Aim of the task ->
What you should repeat is the run of lines from the top of the listing below through the line with "Table 4. Average", exactly, with no pictures.

Material provided ->
▬▬▬
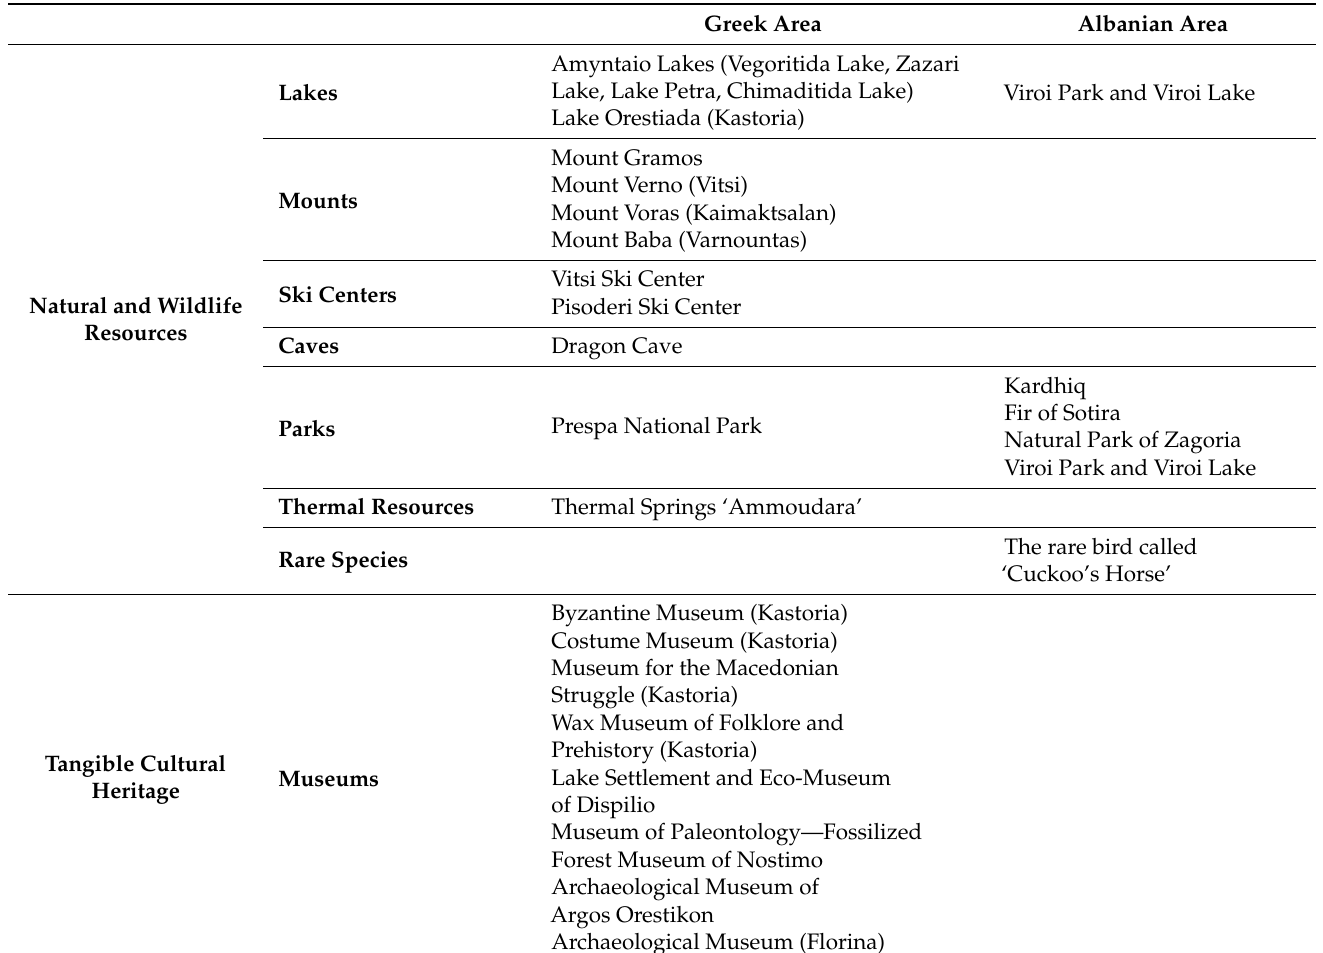
Table 4. Categorization of the final qualifying eco-cultural resources of the Greek–Albanian cross-border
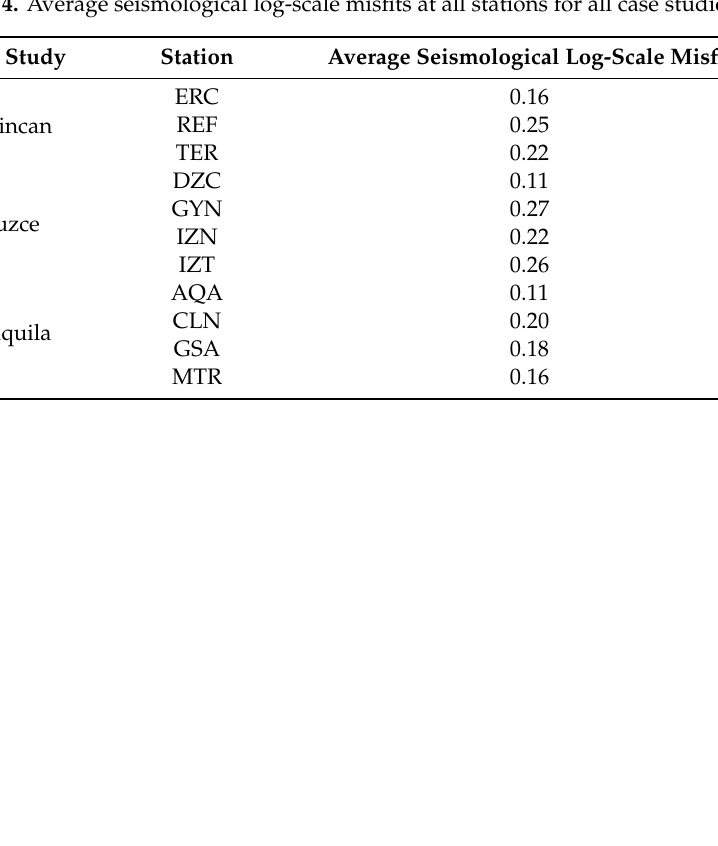
Table 4. Average seismological log-scale misfits at all stations for all case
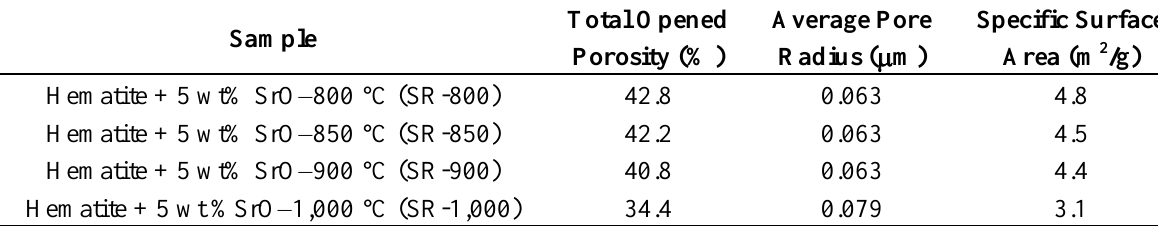
Table 3. Total opened porosity, average pore radius and specific surface area determined by MIP (average of two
▬▬▬
Reply to the task ->
Table 4. Categorization of the final qualifying eco-cultural resources of the Greek–Albanian cross-border
Table 4. Average seismological log-scale misfits at all stations for all case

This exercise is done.